The sky was a pale pink with smudges of soft red and orange. A few traces of gold and blue highlighted the coming of another morning as the sun readied itself to make its grand entry. The breeze was soft and pleasing, almost like a gentle caress. Suddenly a tiny bright red head peeked from behind the wooly tuft of cloud. The colour of the cloud transformed from a weak, greyish white to something bright and incandescent, glowing from within as if going pink in its vain attempts to hold on to a secret, but of course with the grace of an ethereal beauty. This whole spectacle was reflected in the still waters of the creek. And it looked unbelievably surreal when a lone fisherman’s boat crossed the flaming red river of rays reflected in the waters. The sun continued to climb higher into the sky, searing the clouds with its blazing oranges and yellows. All this before I could even take the next sip from my cup of tea. How can so much happen in so little a time?
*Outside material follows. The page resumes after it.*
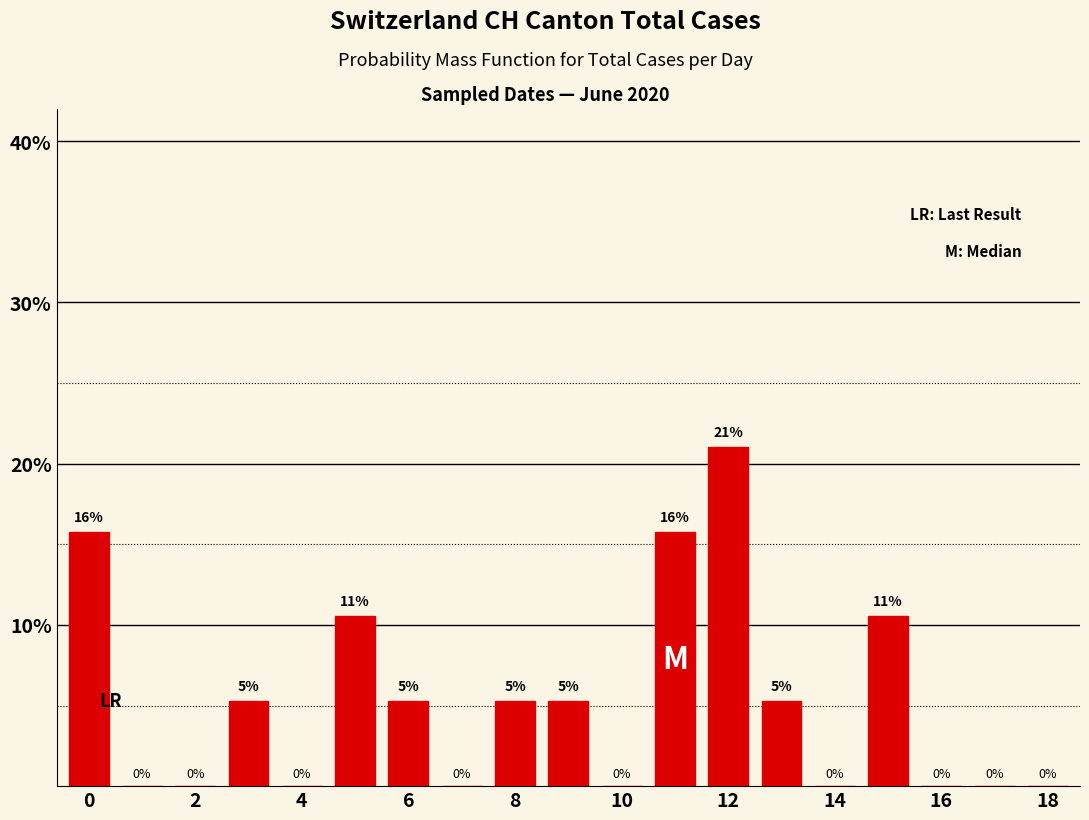

Count the number of data series in this chart.

1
It’s not every day that I get to witness this kind of a spectacular welcome to the day. I savor the calm of the mornings before the harsh realities match step with the blinding brightness of the sun. The quiet often beckons thoughts; thoughts which otherwise would inhabit the subconscious recesses of your mind, niggling and making uncomfortable appearances at the most importune of times. It was during one of these solitary ruminations that I thought about my carefree days of youth when I would just pick up my bag and drive off with no destination in mind. Those were the days when the cup was full of unbridled adventure, passion and lust for life. The chains had not yet started to form which would bind the spirit and load the heart with responsibilities and expectations.
I stood there, cup of tea in my hand, remembering the many beautiful mornings I had seen during my trips. Rain-soaked watery sunrises, golden sunrises, sun rising from the distant horizon, the red ball making its way up from behind the daunting snow-covered peaks, golden slivers trying to get through the thick green foliage as the chirping and twittering made for the most invigorating accompaniment. It felt like I belonged to every place I went to, as if it was destiny, as if I had to be there. Every moment was a story etched forever into my soul. As I stood there in the balcony, I wished I could be in the boat, moving slowly with the tides, heading towards a destination only the winds knew of.
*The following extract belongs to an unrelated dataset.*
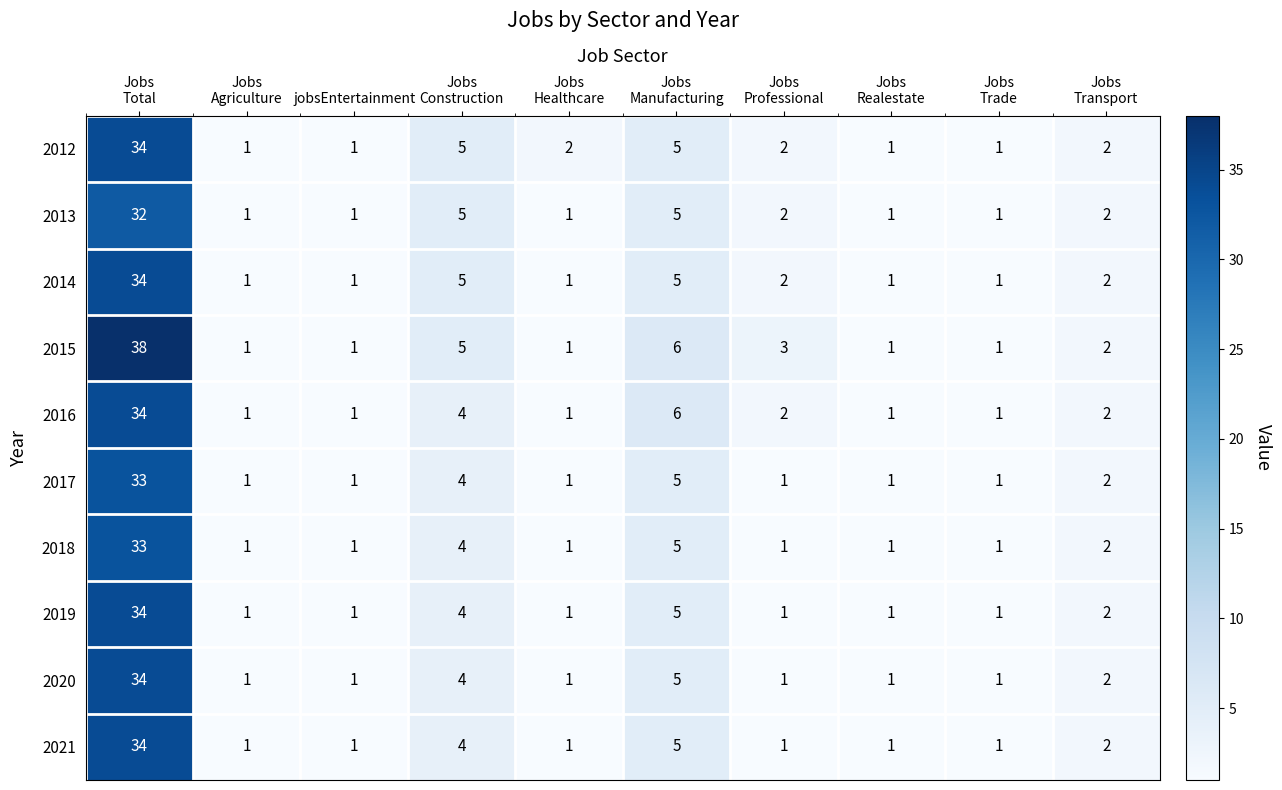

At how many categories does at least one series exceed 36?

1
It was then that I realized how small and insignificant our lives are. There is this whole unexplored world and we know nothing about it. We sit smug in our homes and restrict our worlds to our material comforts. We no longer want to know or see beyond the screens which have so successfully blindfolded us to this beauty. Globe trotters we may have become, but have we truly seen the world? We have a hoard of picture-perfect clicks, made even more perfect with the filters and apps, but is there any way in which we can capture the essence of the place, smell the smells so distinct, feel the spirit of the place? I don’t think so. An impromptu stop at a wayside tea-stall, chatting with the locals, sharing a simple meal with a farmer and his wife as they rested under a tree, exploring a long forgotten fort off-the-road and by happy happenstance meeting the caretaker whose family has been doing this for generations. Can I somehow capture these moments somewhere?
I can’t wait to pick up my bag and move again. Maybe with my caravan but move again I will. If there’s something I can never give up on hoarding, it’s the memories on the road, travelling and being one with this beautiful land.